This Project gives an idea of analyzing the business requirements to make a decision. The data warehousing demonstrates the principle idea to store and evaluate the data.
The Project entitled Retail business analytical processing gives the idea to demonstrate all evaluated and strategic necessities of the business requirements related to sales, stock evaluation and the systematic approach for the decision making and support.
The Project usually deals with the supermarkets, departmental store processing and the customer requirements to evaluate to develop the business by constant providing the customer requirements.
The Existing System
The current system is the database system. The usual concept of the database is to manage information in the integrated form. The data base is the record of the related information maintained in the single record or system without any error and effort for the easy accessibility of the user. The principle is to provide information in an easy, fast and less cost and effective way to the user. The database designing needs the various criteria’s.
The Proposed System
The database warehousing is simple and general in use but the application software provides the various applications.

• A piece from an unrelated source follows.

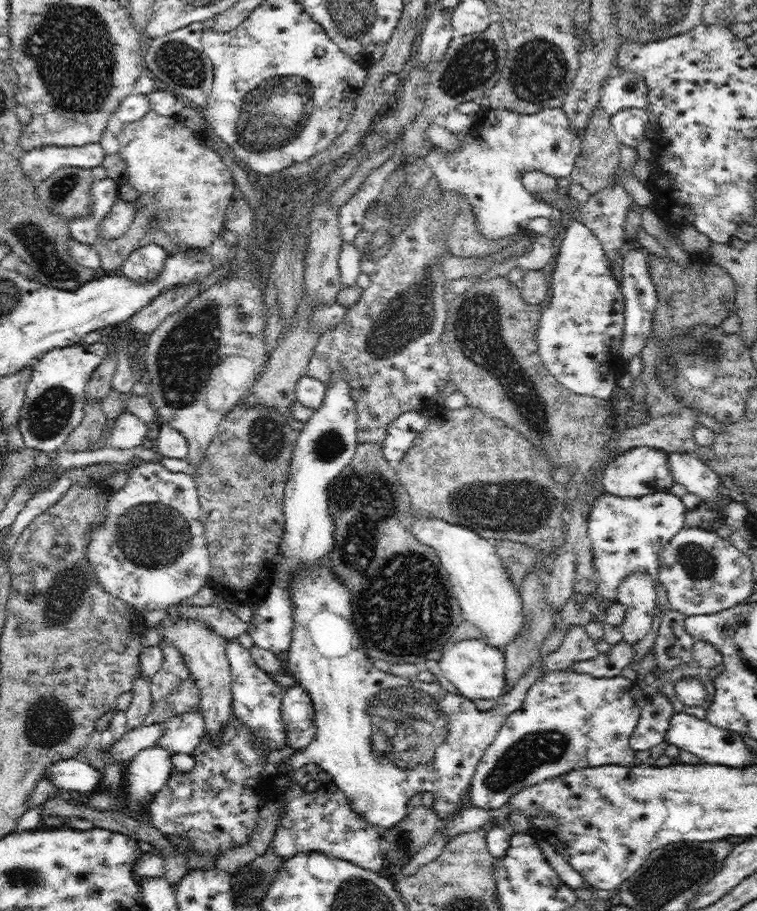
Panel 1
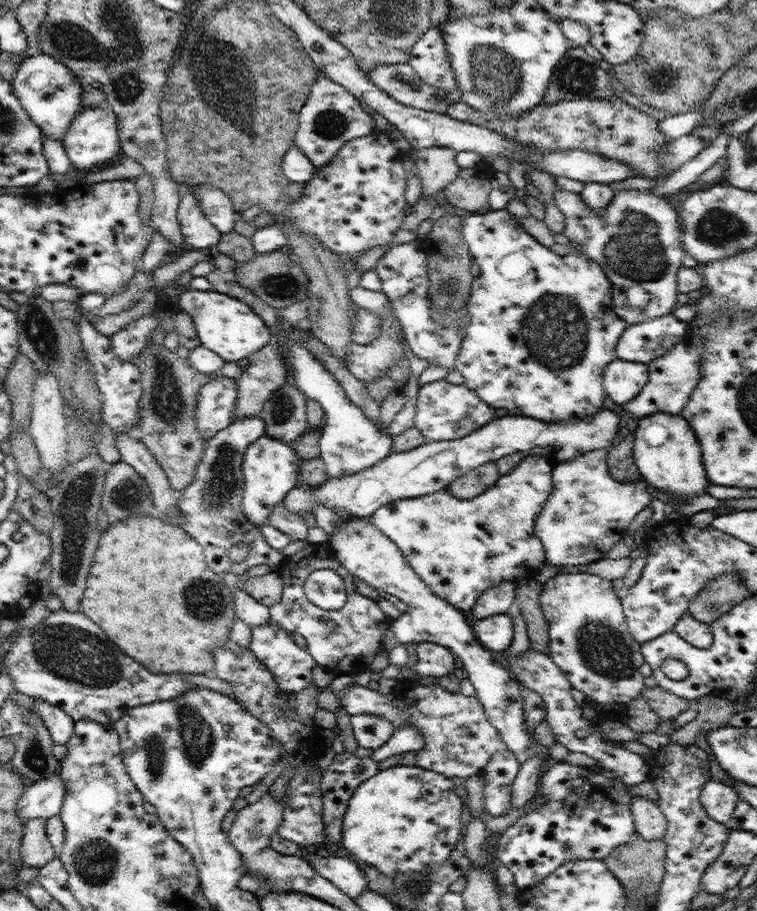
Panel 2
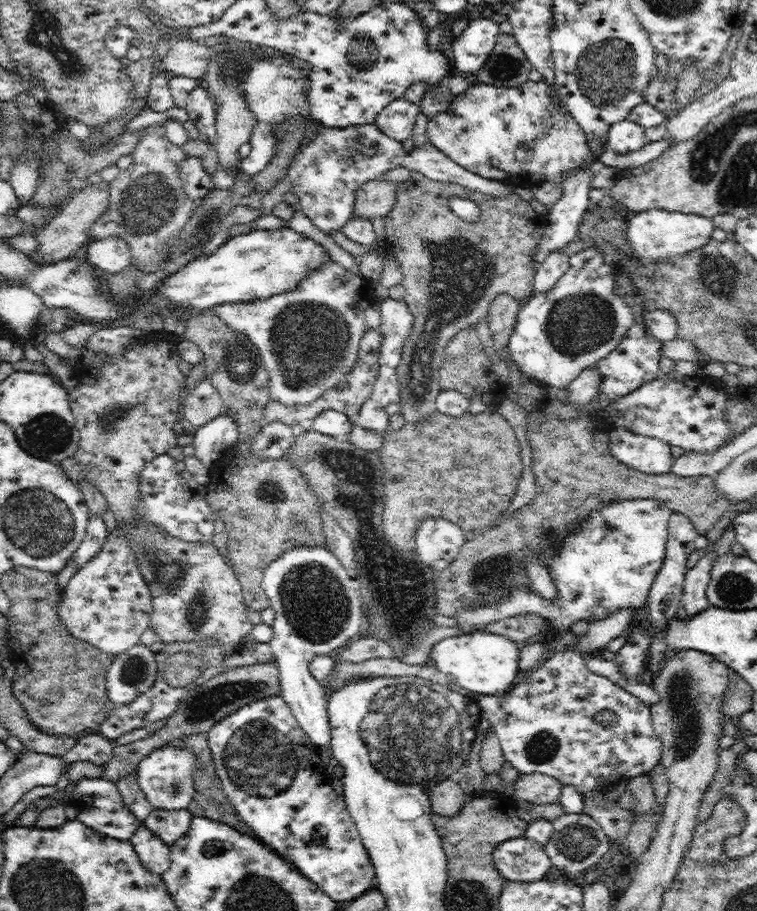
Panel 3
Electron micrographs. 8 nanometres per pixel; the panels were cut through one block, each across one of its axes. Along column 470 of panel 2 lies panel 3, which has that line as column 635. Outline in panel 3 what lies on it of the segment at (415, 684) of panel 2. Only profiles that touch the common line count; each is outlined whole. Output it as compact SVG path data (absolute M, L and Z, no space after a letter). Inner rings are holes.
M565 650L562 652L555 652L554 654L547 654L546 661L541 668L530 673L525 679L519 681L510 688L507 692L504 692L504 696L498 695L478 695L474 694L476 701L474 706L480 707L480 716L486 718L491 722L491 728L497 736L499 743L501 744L503 755L506 760L512 764L512 766L519 771L520 774L534 774L536 772L540 774L546 774L551 778L556 778L563 786L574 786L578 792L586 794L592 792L592 790L598 790L606 792L611 787L616 786L622 780L629 780L640 775L648 775L650 771L654 769L654 766L661 760L662 743L655 733L652 718L650 717L650 705L644 703L640 698L628 693L624 688L616 685L608 678L591 672L586 667L587 656L574 652L573 650ZM606 709L612 710L617 716L617 722L615 725L602 726L596 722L596 714Z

Recording and Storing Data
The recorded data is reliable and protected as the other user cannot retrieve the data.
Reading data online and reports
The data can be observed online
Analyzing data for identifying the business trends
The application module summarizes the data and presenting various summaries for each other databases. The process is called data warehousing.
The data warehousing is important tool in the information technology. The data warehousing gives the business to make strategic decisions. The data ware housing brings out the stored data to be evaluated.
The Oracle has already implemented the data ware housing application added in the Oracle 7 version in the early 1990. The Oracle 8, Oracle 8i, Oracle 9i has the additional features of the data ware housing to enhance the performance and management of the huge data warehouses.